A Bold Goal to Cure Sickle Cell Disease by 2030

By IGT Scientific, Academic & Medical Advisory Council Chair Donna M. Christensen


Last week, during the Congressional Black Caucus Foundation’s 51st Annual Legislative Conference, I had the opportunity to join policymakers, patients, and medical experts for the 2nd Annual Sickle Cell Disease Issue Forum. I was inspired by the dedication each of the panelists brings to their role in improving the lives of patients with sickle cell disease (SCD).


SCD affects approximately 100,000 people in the U.S. alone. It is an inherited red blood cell disorder that predominantly affects African Americans. The condition is severe and life-threatening, involving significant pain, organ damage and infection when misshapen blood cells block blood flow. Patient advocate and founder of the Ruby Ball Foundation, Ijeoma Azubuko, explained that living with SCD goes beyond the pain. SCD patients worry about symptoms and progression throughout their life.


We were honored that Department of Health and Human Services Secretary Xavier Becerra joined the session and addressed the panelists and attendees. Noting the seriousness of SCD and the historic racism underlying research and treatment of the disease, he put forth a bold, but achievable, goal: Cure sickle cell disease by 2030.

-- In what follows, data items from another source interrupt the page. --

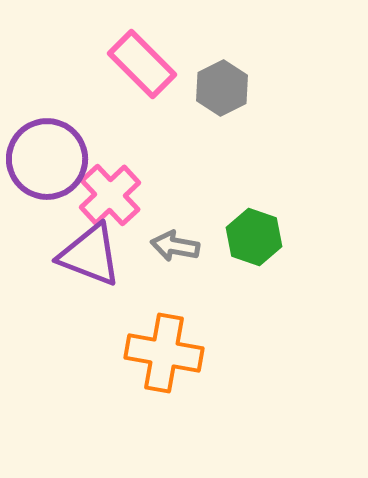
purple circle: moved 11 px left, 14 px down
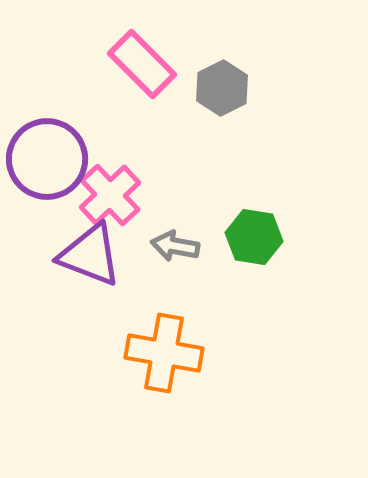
green hexagon: rotated 10 degrees counterclockwise
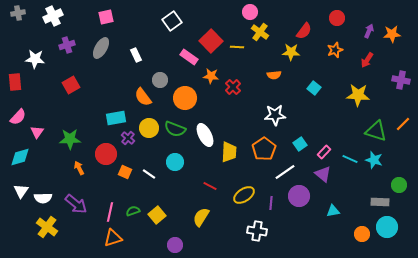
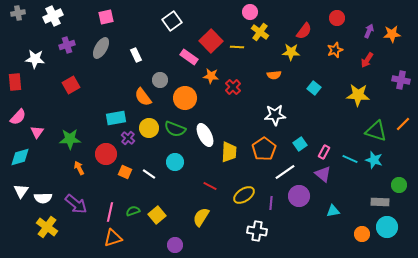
pink rectangle at (324, 152): rotated 16 degrees counterclockwise
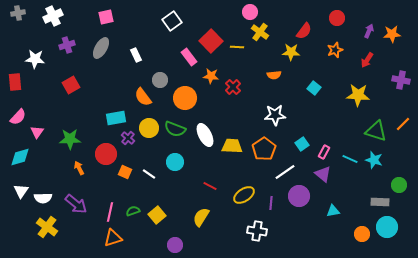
pink rectangle at (189, 57): rotated 18 degrees clockwise
cyan square at (300, 144): moved 2 px right
yellow trapezoid at (229, 152): moved 3 px right, 6 px up; rotated 90 degrees counterclockwise
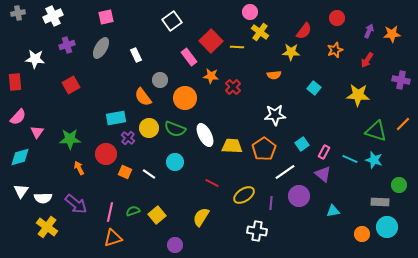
red line at (210, 186): moved 2 px right, 3 px up
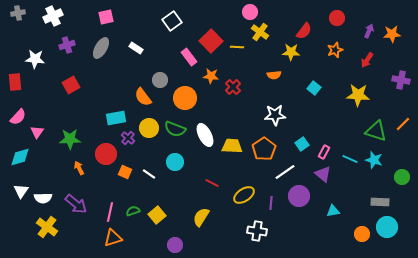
white rectangle at (136, 55): moved 7 px up; rotated 32 degrees counterclockwise
green circle at (399, 185): moved 3 px right, 8 px up
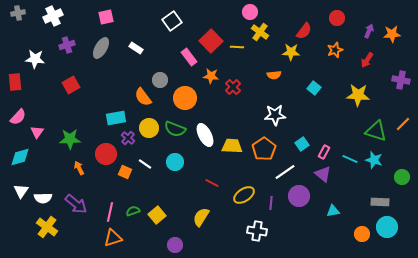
white line at (149, 174): moved 4 px left, 10 px up
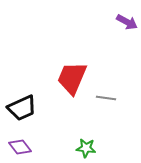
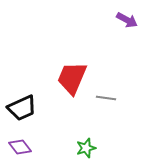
purple arrow: moved 2 px up
green star: rotated 24 degrees counterclockwise
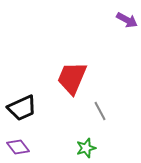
gray line: moved 6 px left, 13 px down; rotated 54 degrees clockwise
purple diamond: moved 2 px left
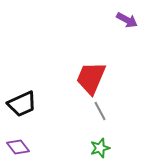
red trapezoid: moved 19 px right
black trapezoid: moved 4 px up
green star: moved 14 px right
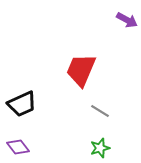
red trapezoid: moved 10 px left, 8 px up
gray line: rotated 30 degrees counterclockwise
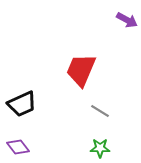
green star: rotated 18 degrees clockwise
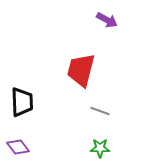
purple arrow: moved 20 px left
red trapezoid: rotated 9 degrees counterclockwise
black trapezoid: moved 2 px up; rotated 68 degrees counterclockwise
gray line: rotated 12 degrees counterclockwise
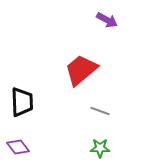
red trapezoid: rotated 36 degrees clockwise
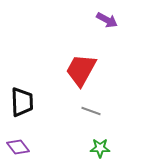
red trapezoid: rotated 21 degrees counterclockwise
gray line: moved 9 px left
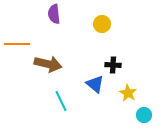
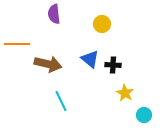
blue triangle: moved 5 px left, 25 px up
yellow star: moved 3 px left
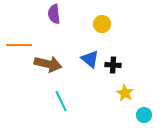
orange line: moved 2 px right, 1 px down
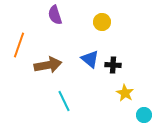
purple semicircle: moved 1 px right, 1 px down; rotated 12 degrees counterclockwise
yellow circle: moved 2 px up
orange line: rotated 70 degrees counterclockwise
brown arrow: moved 1 px down; rotated 24 degrees counterclockwise
cyan line: moved 3 px right
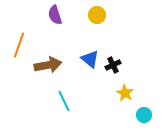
yellow circle: moved 5 px left, 7 px up
black cross: rotated 28 degrees counterclockwise
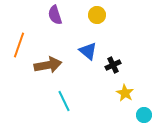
blue triangle: moved 2 px left, 8 px up
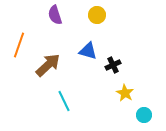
blue triangle: rotated 24 degrees counterclockwise
brown arrow: rotated 32 degrees counterclockwise
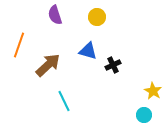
yellow circle: moved 2 px down
yellow star: moved 28 px right, 2 px up
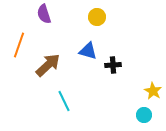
purple semicircle: moved 11 px left, 1 px up
black cross: rotated 21 degrees clockwise
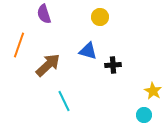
yellow circle: moved 3 px right
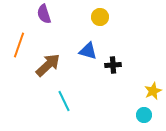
yellow star: rotated 18 degrees clockwise
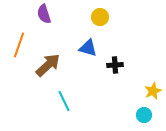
blue triangle: moved 3 px up
black cross: moved 2 px right
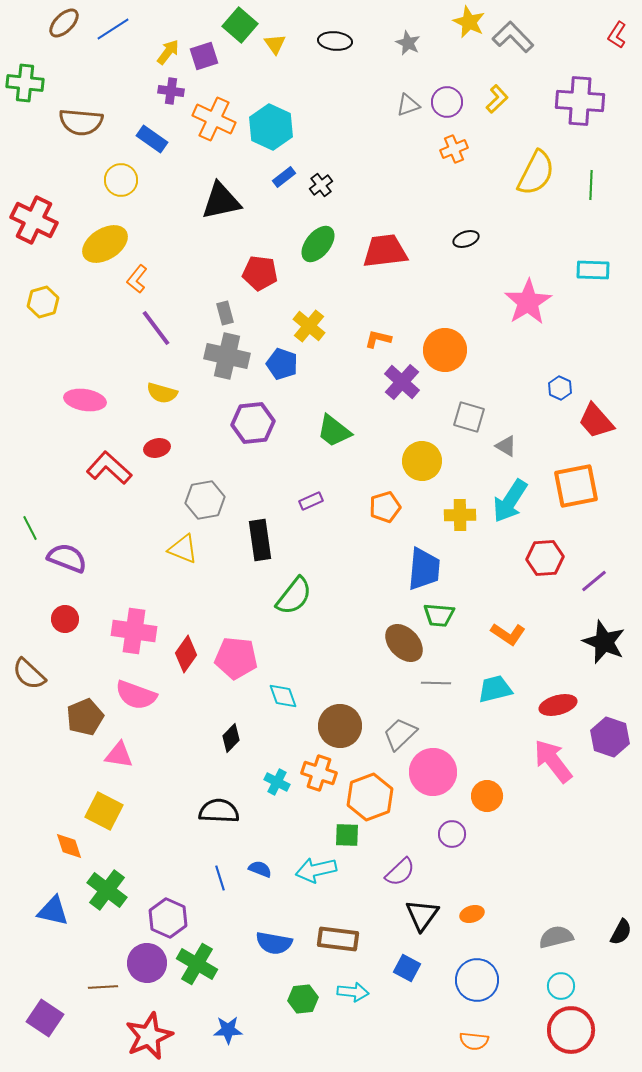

With leaders in innovation, like the Institute for Gene Therapies’ (IGT) Corporate Advisory Council member and Forum sponsor Vertex, plus others who are developing transformative therapies, the community has reason to be hopeful. Recent progress in gene therapy studies and clinical trials demonstrate great promise for the treatment of SCD. Gene therapies are fundamentally different from traditional drugs in that they treat diseases at the DNA level getting at their root cause for lasting effect.


The panel was hosted by two Members of Congress, Rep. Barbara Lee (D-CA) and Rep. Danny Davis (D-IL), who expressed their dedication to the fight. Congresswoman Lee explained the importance of “continued partnership to build awareness and beat this disease.”


As the Chair of IGT’s Scientific, Academic & Medical Advisory Council, I couldn’t agree with her more. IGT is committed to continued collaboration with the SCD community, so patients can access safe, effective gene therapies. The promise of transformative gene therapies is incredible for patients with genetic diseases like SCD. These often-one-time treatments target the source of the disease, rather than mitigating signs and symptoms, giving us an opportunity to change the future of care.


However, as Tennessee State Senator Raumesh Akbari noted, our government must keep pace with the science, “…we have evolving technologies, but governments are the slowest to catch up. People with sickle cell disease who are on government assistance programs should have opportunities to benefit.”

Access to and affordability of potentially curative treatments are essential. To achieve both we must define value holistically and equitably starting with what matters to patients. We must address the barriers and inequities that exist in all aspects of our healthcare system, including the misconceptions and stereotypes surrounding SCD, barriers to screening and diagnostic tools, and outdated reimbursement models.


IGT is focused on innovative ways of paying for gene therapies so that all patients who stand to benefit, will have access. We are working with our patient, academic, scientific, and corporate stakeholders to better define and educate policymakers and the public about the unique value that gene therapies offer. And we’re helping to remove barriers to these transformative treatments for patients with SCD and others. If we all commit to the goal that Secretary Becerra set forth – curing SCD by 2030 – we will achieve it.